Вовка выскочил из кровати, как чёртик из табакерки.

Солнце! Май! Женька Федченко! Скоро ехать!..

В столовой няня Грушенька напоила его чаем. Напоила поспешно, пока «немка» еще не сошла сверху. Бог с ней, с этой немкой, придирается к ребенку: так не стань, этак не сядь… Тоже, нашлась! Только что «Ару» свою получает — посылки-то эти американские…

Вовка деловито пил чай. С сахарином. Раньше в кружку, помнится, сыпали сахар. Теперь все иначе. Теперь из маленькой аккуратной картонной коробочки с красной надписью «Falberg» надо взять круглую лепешку, похожую на таблетку аспирина. Ее надо бросить в стакан. Она сделает так: пш-ш-ш! От нее всплывет немного пены, и чай сразу станет сладким-пресладким. Довольно удобно!

Непонятно, почему няня Груша ворчит: «Пилюли проклятые! Поменьше ты их пей, Вова! Они в человеке жир съедают!» Съедают? Ну и прекрасно! Не очень-то дорог был Вовке его собственный жир.

Раньше, несколько лет назад, Вовке утром обязательно давали манную кашу с маслом и кружку горячего молока. Тогда он ненавидел это всей душой, ныл, ворчал, куксился. «Да не хочу я!» Целый час гримасничая, он выуживал бывало из стакана пенки, притворялся, что его от них тошнит.

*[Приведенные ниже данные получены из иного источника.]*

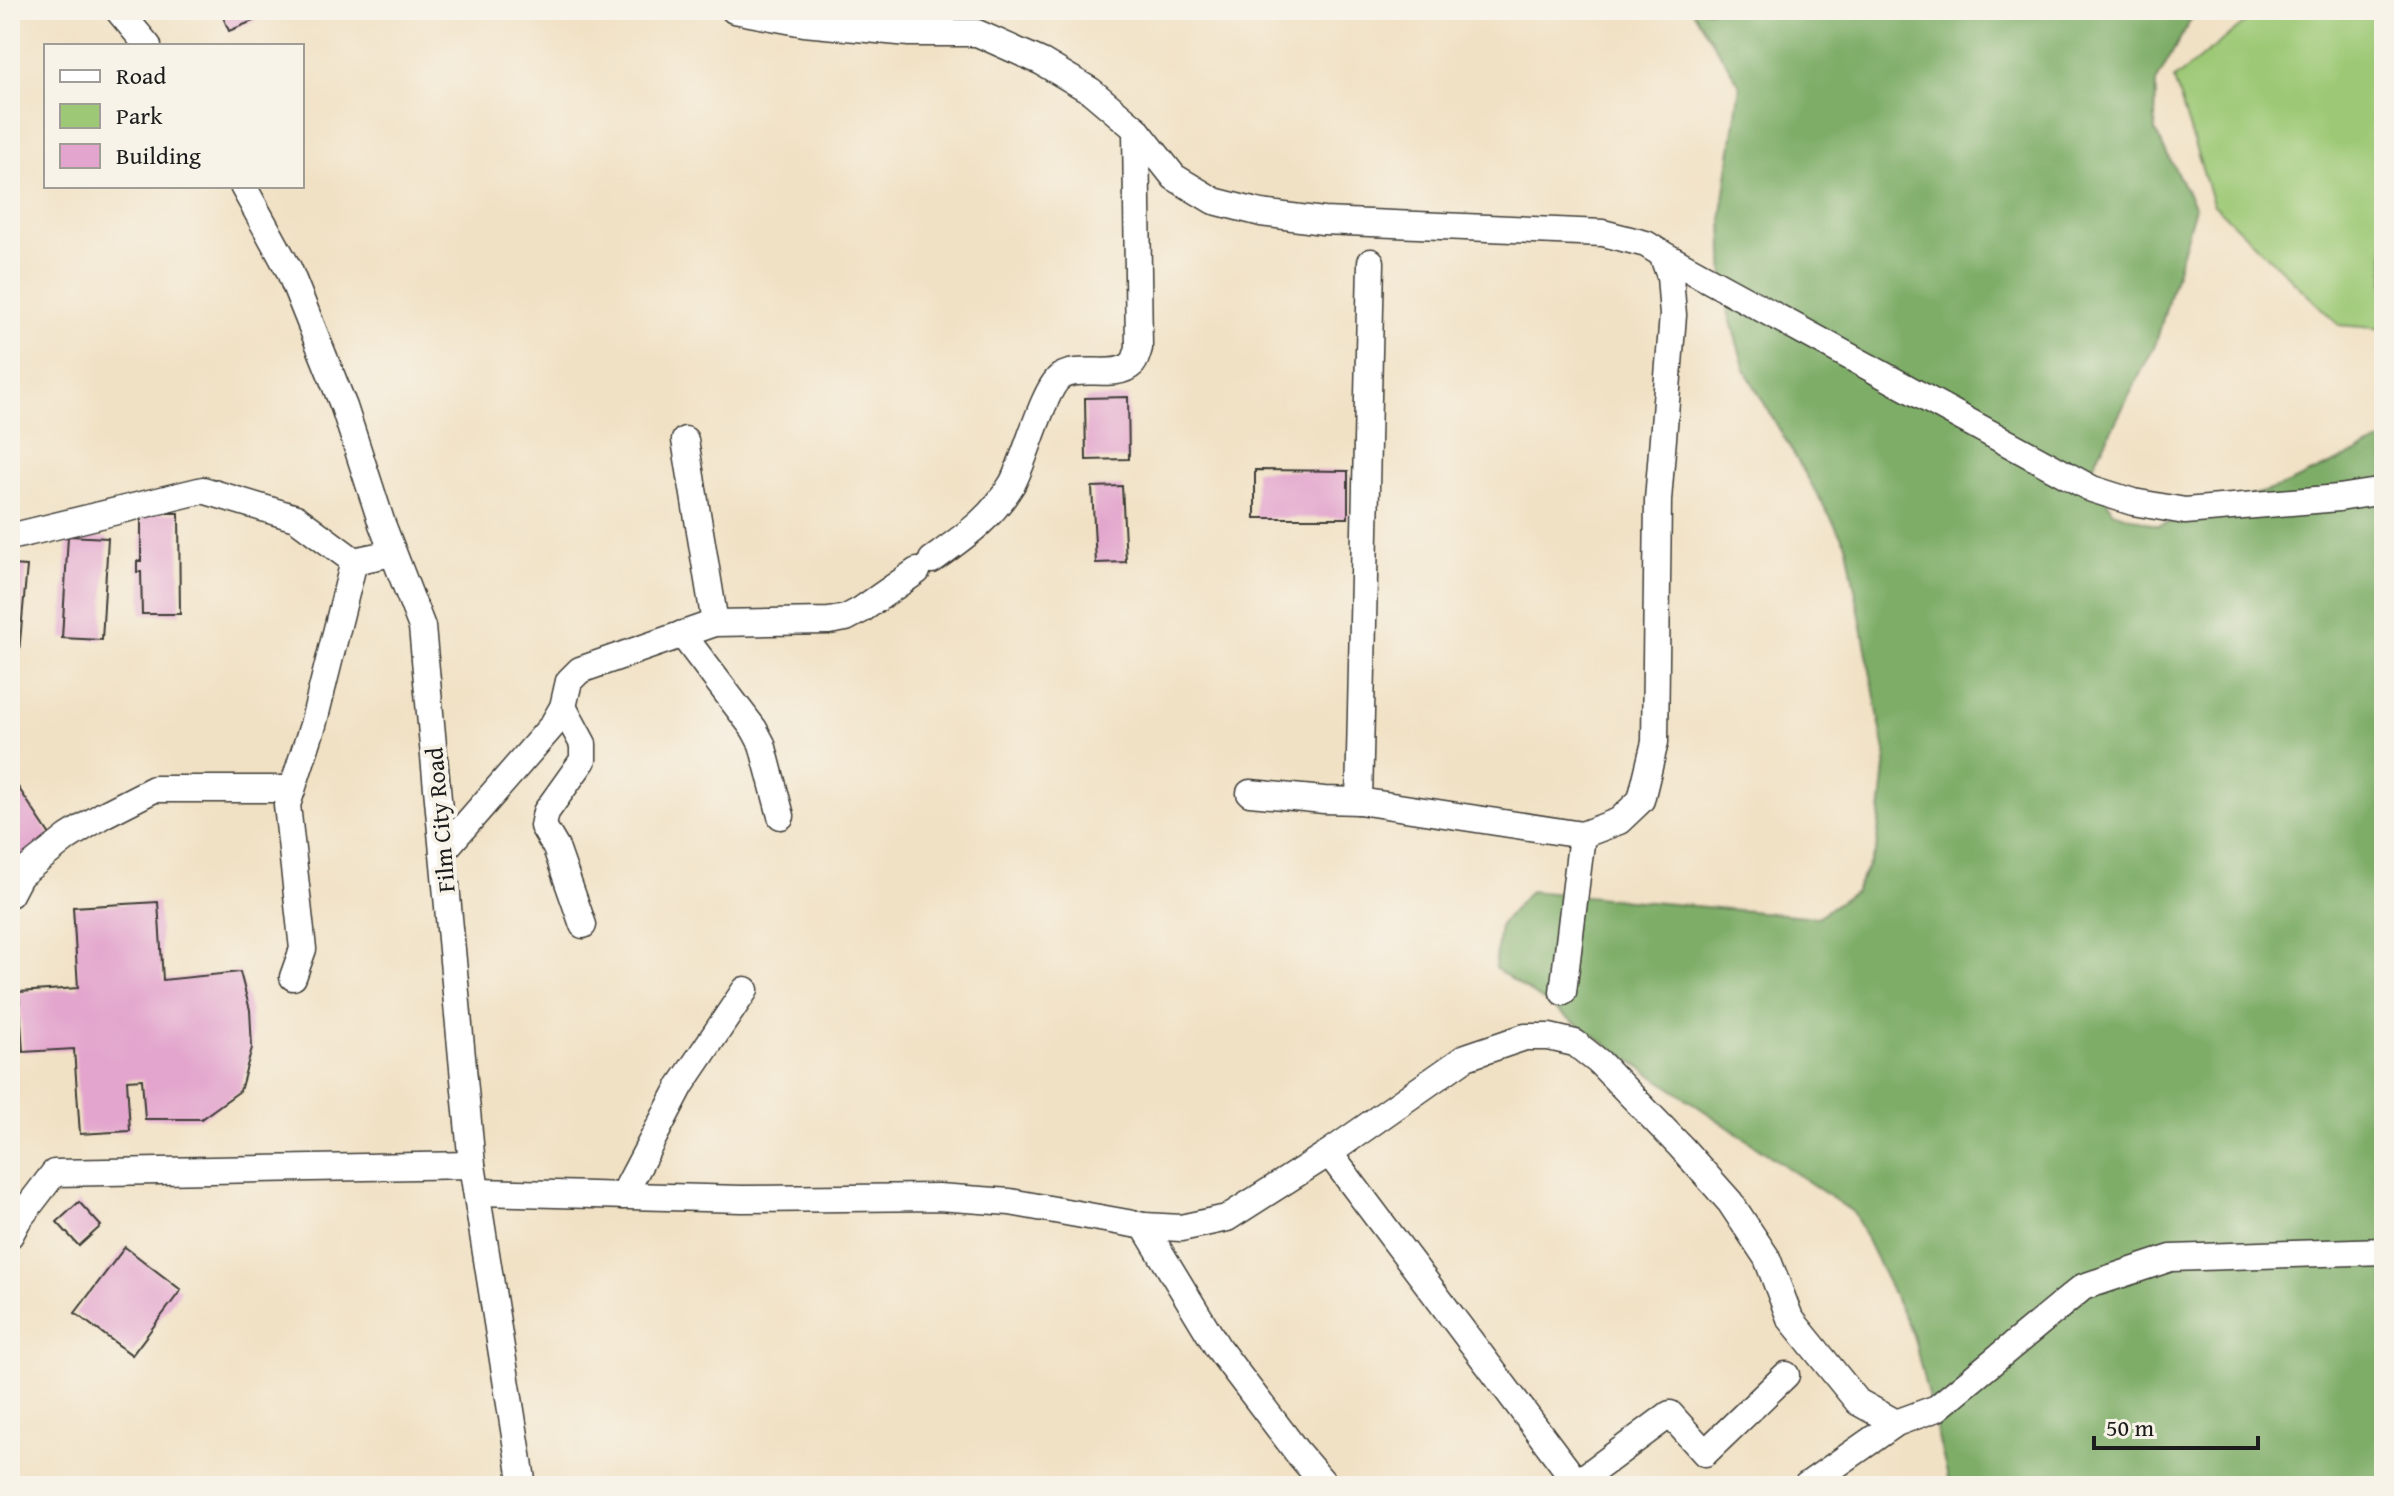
<svg xmlns="http://www.w3.org/2000/svg" width="2394" height="1496" viewBox="0 0 2394 1496" font-family="'Gentium Book Plus',serif">
<style>
.green{fill:#9dc976;stroke:#5c7249;stroke-width:2}
.forest{fill:#7ead67;stroke:#4d6442;stroke-width:2}
.building{fill:#e3a5cd}
.lines{fill:none;stroke-linecap:round;stroke-linejoin:round}
.minor-casing{stroke:#3c3a35;stroke-width:29}
.minor{stroke:#fff;stroke-width:26}
.labels{text-anchor:middle;dominant-baseline:central;stroke-width:8;stroke-linejoin:round;paint-order:stroke}
.street-label{font-size:24px;fill:#1c1c1c;stroke:#f7f3e8}
</style>
<rect width="100%" height="100%" fill="#f7f3e8"/>
<filter id="ink" filterUnits="userSpaceOnUse"><feTurbulence type="fractalNoise" baseFrequency=".0125" numOctaves="2"/><feDisplacementMap in="SourceGraphic" scale="16" xChannelSelector="R" yChannelSelector="G"/><feConvolveMatrix kernelMatrix="1 2 1 2 8 2 1 2 1" color-interpolation-filters="sRGB"/></filter>
<filter id="wash" filterUnits="userSpaceOnUse"><feTurbulence type="fractalNoise" baseFrequency=".006" numOctaves="4" result="noise"/><feDisplacementMap in="SourceGraphic" scale="32" xChannelSelector="R" yChannelSelector="G"/><feGaussianBlur stdDeviation="1.8" result="paint"/><feColorMatrix in="noise" values="0 0 0 0 0 0 0 0 0 0 0 0 0 0 0 0 0 1.4 0 .05"/><feComposite in="paint" operator="in"/></filter>
<g filter="url(#wash)">
<rect width="100%" height="100%" fill="#f1e1c4"/>
<path class="green" d="M2261 10H2384V329L2339 325 2213 204 2174 79Z"/>
<path class="forest" d="M1692 10H2196L2156 82 2155 131 2195 207 2156 343 2092 468 2112 511 2158 526 2288 484 2384 440V1486H1950L1913 1335 1854 1213 1495 968 1500 925 1530 891 1817 917 1855 891 1876 851 1886 757 1847 546 1745 370 1724 297 1722 213 1740 85Z"/>
<g id="blocks">
<g class="building">
<path d="M220 10H279L229 31Z"/>
<path d="M1128 397 1129 459 1086 460 1085 398Z"/>
<path d="M1255 470 1348 471V518H1255Z"/>
<path d="M1122 486 1126 562 1096 563 1092 487Z"/>
<path d="M141 513H179L180 614H142L141 572H137V561H141Z"/>
<path d="M68 536 108 538 102 640 62 638Z"/>
<path d="M10 565 27 566 18 663 10 662Z"/>
<path d="M10 775 52 838 19 861 10 849Z"/>
<path d="M158 902 163 980 240 972 250 1010 252 1048 240 1091 201 1119H145L142 1079 127 1080 130 1131 80 1134 74 1049 23 1052 19 992 78 988 73 907Z"/>
<path d="M79 1202 101 1226 79 1246 57 1222Z"/>
<path d="M125 1247 181 1290 132 1355 75 1313Z"/>
</g>
</g>
</g>
<g filter="url(#ink)">
<use href="#blocks" fill-opacity="0" stroke="#3c3a35" stroke-width="2"/>
<g class="lines">
<g class="minor-casing">
<g id="minor">
<path d="M118 10 148 46"/>
<path d="M734 10 804 23 909 33H977L1042 62 1091 91 1136 129 1174 177 1214 201 1261 213 1323 221 1603 233 1646 244 1662 254 1670 276 1673 315 1658 500 1655 742 1641 800 1619 821 1582 835 1563 992"/>
<path d="M243 186 289 270 344 407 382 524 422 627 472 1165 523 1486"/>
<path d="M1662 254 2092 489 2133 502 2185 511 2339 498 2384 491"/>
<path d="M685 440 715 623"/>
<path d="M10 537 203 490 296 518 354 561 392 553"/>
<path d="M932 560C965 536 991 519 1012 484 1025 461 1043 390 1060 377 1079 364 1116 380 1132 364 1136 361 1137 353 1139 348L1136 129"/>
<path d="M682 634 754 729 762 744 781 816"/>
<path d="M563 707 583 744V760L546 812 543 826 556 848 583 925"/>
<path d="M1250 793 1324 800 1359 801 1582 835"/>
<path d="M1359 801 1371 262"/>
<path d="M443 851 552 726 563 707 569 681 580 670 715 623 829 621 846 618 861 610 917 571"/>
<path d="M10 894 20 875 68 837 103 815 154 789H292"/>
<path d="M293 977 303 949 287 805 313 725 354 561"/>
<path d="M1329 1153 1577 1483 1670 1414 1705 1453 1786 1375"/>
<path d="M477 1192 742 1199 938 1197 1010 1202 1144 1226 1181 1228 1227 1218 1329 1153 1466 1057 1525 1037H1549L1575 1043 1599 1062 1681 1147 1730 1202 1767 1258 1790 1318 1858 1402 1896 1423"/>
<path d="M623 1196 681 1085 745 990"/>
<path d="M1144 1226 1218 1348 1297 1452 1326 1486"/>
<path d="M10 1235 18 1220 54 1173 472 1165"/>
<path d="M1806 1486 1896 1423 1937 1408 2083 1287 2171 1258 2384 1251"/>
</g>
</g>
<use href="#minor" class="minor"/>
</g>
</g>
<g class="labels">
<g class="street-label">
<text transform="translate(440 820) rotate(-95)">Film City Road</text>
</g>
</g>
<rect width="2394" height="1496" fill="none" stroke="#f7f3e8" stroke-width="40"/>
<rect x="44" y="44" width="260" height="144" fill="#f7f3e8" stroke="#9f9d96" stroke-width="2"/>
<rect x="60" y="70" width="40" height="12" fill="#ffffff" stroke="#9f9d96" stroke-width="2"/>
<text x="116" y="84" font-size="24" fill="#1c1c1c">Road</text>
<rect x="60" y="104" width="40" height="24" fill="#9dc976" stroke="#9f9d96" stroke-width="2"/>
<text x="116" y="124" font-size="24" fill="#1c1c1c">Park</text>
<rect x="60" y="144" width="40" height="24" fill="#e3a5cd" stroke="#9f9d96" stroke-width="2"/>
<text x="116" y="164" font-size="24" fill="#1c1c1c">Building</text>
<path d="M2094 1436v12h164v-12" fill="none" stroke="#1c1c1c" stroke-width="4"/>
<text x="2106" y="1436" font-size="24" fill="#1c1c1c" stroke="#f7f3e8" stroke-width="6" paint-order="stroke">50 m</text>
</svg>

Теперь порою и это молоко и эта каша возникали перед ним, как мимолетное видение, как необычайный сон: «Эх, поел бы!»

А няня Груша только вздыхала: «Нет уж, Вовочка! Не видать нам с тобой теперь манной кашки!»

Вовка спешно напился, невоспитанно вытер губы тыльной стороной ладони и отправился в сад.

В саду было свежо, но уже солнечно. Приятно припекало. Вдали, по дорожке под ваймутовыми соснами, медленно, опираясь на палку, двигался самый старый из пулковских астрономов, известный всей России Сергей Павлович Глазенап.

Вовка предусмотрительно далеким кругом обошел Глазенапа. Вовка знал его привычки: поймает и сейчас же, чертя палкой по песку, обязательно задаст какое-нибудь уравнение. Тоже — нашел вундеркинда! Очень нужно! Это уже дедушка виноват: зачем перед всеми хвастается.

Прямым путем Вовка направился к знаменитой земляной лестнице, к тому месту, где центральная дорожка парка, проложенная точно по нулевому пулковскому меридиану, ступенями прыгает с семидесятиметровой высоты на пригородную плоскую равнину. Здесь, возле стоящих наверху скамеек, он, как всегда, остановился и замер в восторге.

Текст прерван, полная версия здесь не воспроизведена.